* Task objective
Copy, from the material below, each line that contains the word "Medical".

+++ Supplied records

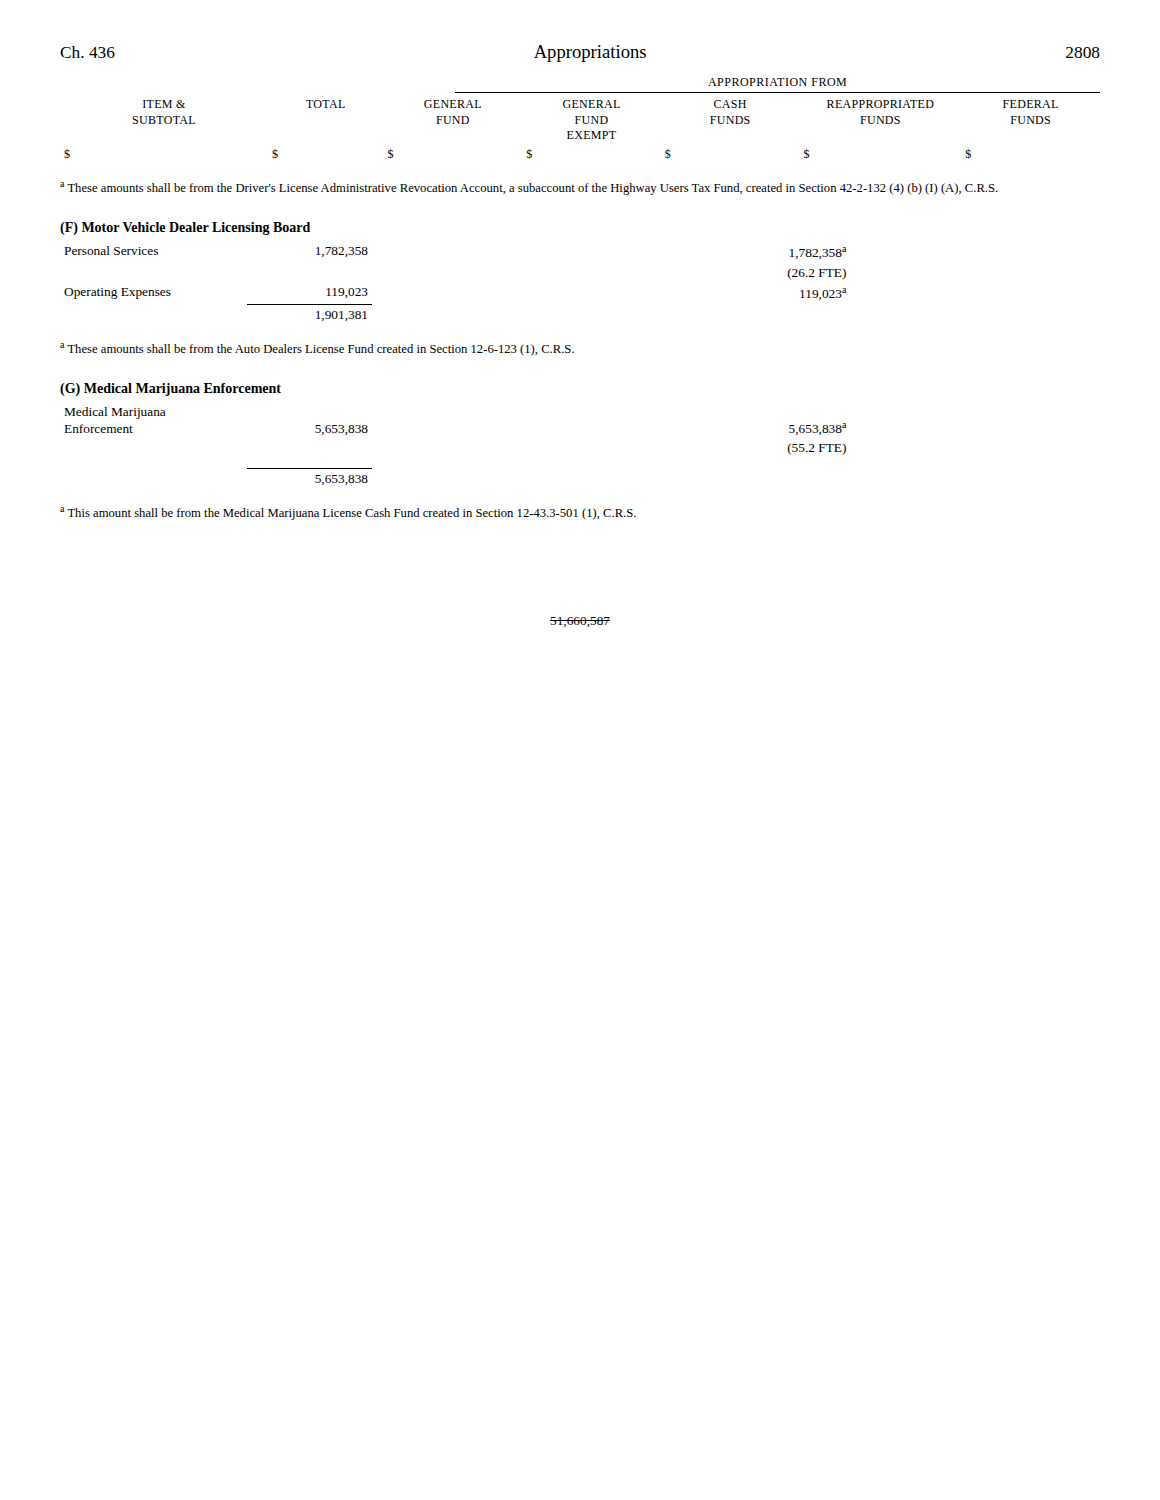Ch. 436
Appropriations
2808
APPROPRIATION FROM
| ITEM & SUBTOTAL | TOTAL | GENERAL FUND | GENERAL FUND EXEMPT | CASH FUNDS | REAPPROPRIATED FUNDS | FEDERAL FUNDS |
| --- | --- | --- | --- | --- | --- | --- |
| $ | $ | $ | $ | $ | $ | $ |
a These amounts shall be from the Driver's License Administrative Revocation Account, a subaccount of the Highway Users Tax Fund, created in Section 42-2-132 (4) (b) (I) (A), C.R.S.
(F) Motor Vehicle Dealer Licensing Board
| Personal Services | 1,782,358 | | | | 1,782,358 a | | |
| | | | | | (26.2 FTE) | | |
| Operating Expenses | 119,023 | | | | 119,023 a | | |
| | 1,901,381 | | | | | | |
a These amounts shall be from the Auto Dealers License Fund created in Section 12-6-123 (1), C.R.S.
(G) Medical Marijuana Enforcement
| Medical Marijuana Enforcement | 5,653,838 | | | | 5,653,838 a | | |
| | | | | | (55.2 FTE) | | |
| | 5,653,838 | | | | | | |
a This amount shall be from the Medical Marijuana License Cash Fund created in Section 12-43.3-501 (1), C.R.S.
51,660,587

++++++

* Reply
(G) Medical Marijuana Enforcement
| Medical Marijuana Enforcement | 5,653,838 | | | | 5,653,838 a | | |
a This amount shall be from the Medical Marijuana License Cash Fund created in Section 12-43.3-501 (1), C.R.S.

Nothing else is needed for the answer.